== Segment start ==

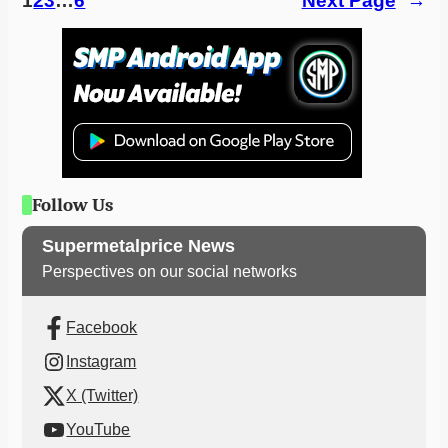
1
2
3
…
6
Next Page
→
Follow Us
Supermetalprice News
Perspectives on our social networks
Facebook
Instagram
X (Twitter)
YouTube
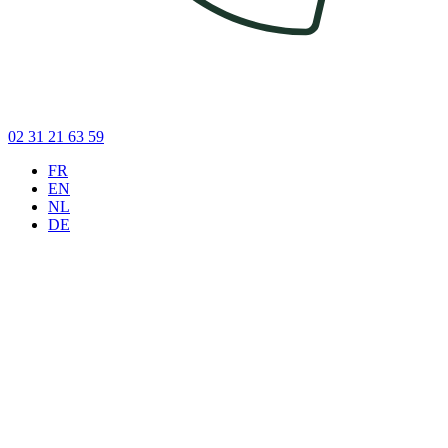
02 31 21 63 59
FR
EN
NL
DE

== Segment end ==

▶ _Job_: Present each line of text in the records as a Markdown table with the columns "Row" and "Line," numbering the rows in order and leaving out blank lines and the pictures.

▶ _Expected answer_:
| Row | Line |
|---|---|
| 1 | 1 |
| 2 | 2 |
| 3 | 3 |
| 4 | … |
| 5 | 6 |
| 6 | Next Page |
| 7 | → |
| 8 | Follow Us |
| 9 | Supermetalprice News |
| 10 | Perspectives on our social networks |
| 11 | Facebook |
| 12 | Instagram |
| 13 | X (Twitter) |
| 14 | YouTube |
| 15 | 02 31 21 63 59 |
| 16 | FR |
| 17 | EN |
| 18 | NL |
| 19 | DE |